Projeto 1
RESUMO

A região amazônica é constituída de diferentes ambientes, desde a floresta densa até áreas onde predominam formações típicas de cerrado ou mesmo áreas com predomínio de samambaia, após o desmatamento, que é o caso de uma área próxima a Cruzeiro do Sul.
Resende et al. (1997), sugerem que para a compreensão dos diferentes ambientes existentes há a necessidade de uma visão tetraedral dos fatores que afetam o equilíbrio ambiental. O solo, o clima, os organismos e o homem (ou os aspectos socioeconômicos) formam os vértices desse tetraedro.
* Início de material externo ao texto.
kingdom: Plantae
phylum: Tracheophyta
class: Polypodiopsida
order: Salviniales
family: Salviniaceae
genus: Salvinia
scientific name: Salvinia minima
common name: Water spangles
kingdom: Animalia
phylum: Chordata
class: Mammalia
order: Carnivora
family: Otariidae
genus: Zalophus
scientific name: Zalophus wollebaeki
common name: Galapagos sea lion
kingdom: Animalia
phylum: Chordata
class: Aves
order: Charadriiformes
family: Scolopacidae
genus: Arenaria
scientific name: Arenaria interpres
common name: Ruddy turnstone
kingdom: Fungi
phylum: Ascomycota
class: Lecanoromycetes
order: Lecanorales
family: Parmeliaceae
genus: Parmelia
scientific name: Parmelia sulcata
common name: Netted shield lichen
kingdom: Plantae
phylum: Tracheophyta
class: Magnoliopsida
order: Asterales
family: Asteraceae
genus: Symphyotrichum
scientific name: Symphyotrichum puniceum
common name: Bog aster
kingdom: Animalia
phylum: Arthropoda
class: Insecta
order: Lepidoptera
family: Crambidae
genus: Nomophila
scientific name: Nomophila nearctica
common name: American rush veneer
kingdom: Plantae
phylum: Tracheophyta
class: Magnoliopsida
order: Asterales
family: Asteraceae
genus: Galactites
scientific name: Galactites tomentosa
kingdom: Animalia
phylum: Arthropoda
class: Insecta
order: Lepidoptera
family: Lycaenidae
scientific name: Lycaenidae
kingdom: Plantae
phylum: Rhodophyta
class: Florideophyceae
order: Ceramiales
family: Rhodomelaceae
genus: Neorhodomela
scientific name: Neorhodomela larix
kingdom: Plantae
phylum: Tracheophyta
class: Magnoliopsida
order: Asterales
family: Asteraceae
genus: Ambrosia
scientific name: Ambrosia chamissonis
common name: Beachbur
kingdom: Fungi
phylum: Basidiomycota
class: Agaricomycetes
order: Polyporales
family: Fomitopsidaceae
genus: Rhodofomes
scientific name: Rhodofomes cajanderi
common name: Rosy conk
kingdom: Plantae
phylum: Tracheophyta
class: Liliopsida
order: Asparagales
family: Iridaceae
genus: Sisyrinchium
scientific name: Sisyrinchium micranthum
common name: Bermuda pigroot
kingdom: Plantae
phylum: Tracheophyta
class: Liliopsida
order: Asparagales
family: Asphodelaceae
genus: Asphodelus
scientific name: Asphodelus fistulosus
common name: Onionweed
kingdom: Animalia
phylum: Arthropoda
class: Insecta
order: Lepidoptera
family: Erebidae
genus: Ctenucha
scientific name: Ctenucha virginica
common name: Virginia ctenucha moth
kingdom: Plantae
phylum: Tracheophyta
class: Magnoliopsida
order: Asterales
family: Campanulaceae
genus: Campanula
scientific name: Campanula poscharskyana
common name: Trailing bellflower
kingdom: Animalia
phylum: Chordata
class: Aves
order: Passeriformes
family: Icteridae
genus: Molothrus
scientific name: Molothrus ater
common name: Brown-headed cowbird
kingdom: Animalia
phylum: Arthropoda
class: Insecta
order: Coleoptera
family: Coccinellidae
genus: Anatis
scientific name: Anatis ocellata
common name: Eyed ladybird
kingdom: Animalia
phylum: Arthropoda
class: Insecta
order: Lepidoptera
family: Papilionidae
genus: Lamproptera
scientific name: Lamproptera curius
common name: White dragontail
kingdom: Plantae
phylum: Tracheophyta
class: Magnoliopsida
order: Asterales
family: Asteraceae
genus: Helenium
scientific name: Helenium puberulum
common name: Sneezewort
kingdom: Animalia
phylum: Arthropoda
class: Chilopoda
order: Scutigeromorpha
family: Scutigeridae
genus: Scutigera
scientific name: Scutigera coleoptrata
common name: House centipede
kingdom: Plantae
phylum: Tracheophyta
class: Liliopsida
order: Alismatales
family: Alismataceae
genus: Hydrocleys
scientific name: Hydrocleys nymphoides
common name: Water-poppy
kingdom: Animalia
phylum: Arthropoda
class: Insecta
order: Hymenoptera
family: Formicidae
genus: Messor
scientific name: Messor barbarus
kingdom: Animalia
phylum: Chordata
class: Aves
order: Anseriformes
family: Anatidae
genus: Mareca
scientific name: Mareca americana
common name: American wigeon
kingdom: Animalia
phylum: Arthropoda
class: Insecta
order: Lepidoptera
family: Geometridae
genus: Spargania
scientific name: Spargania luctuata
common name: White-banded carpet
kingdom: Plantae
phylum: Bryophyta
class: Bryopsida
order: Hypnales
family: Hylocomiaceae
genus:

Dessa forma, o solo, constituindo um dos vértices, tem uma grande importância.
Outro vértice é o clima, por exemplo: pode-se ter o mesmo solo em região onde o clima pluvioso ou árido favorece o desenvolvimento de cactáceas, vegetação de cerrado ou uma mata exuberante; por outro lado, para o mesmo clima, dependendo do solo - arenoso, raso (pedregoso), etc. - podem-se ter diferentes formações vegetais que levam a diferentes necessidades de compreensão do equilíbrio ecológico e, também, das diversas formas de manejo. Assim o binômio clima-solo define um determinado ambiente, que pode ter uma maior ou menor resiliência quando modificados ou manejados. Se adequadamente conforme a aptidão agrícola tem-se áreas que podem ser cultivadas ao longo de muitos anos ou se inadequadamente rapidamente essas áreas se degradam e o problema ambiental é constituído.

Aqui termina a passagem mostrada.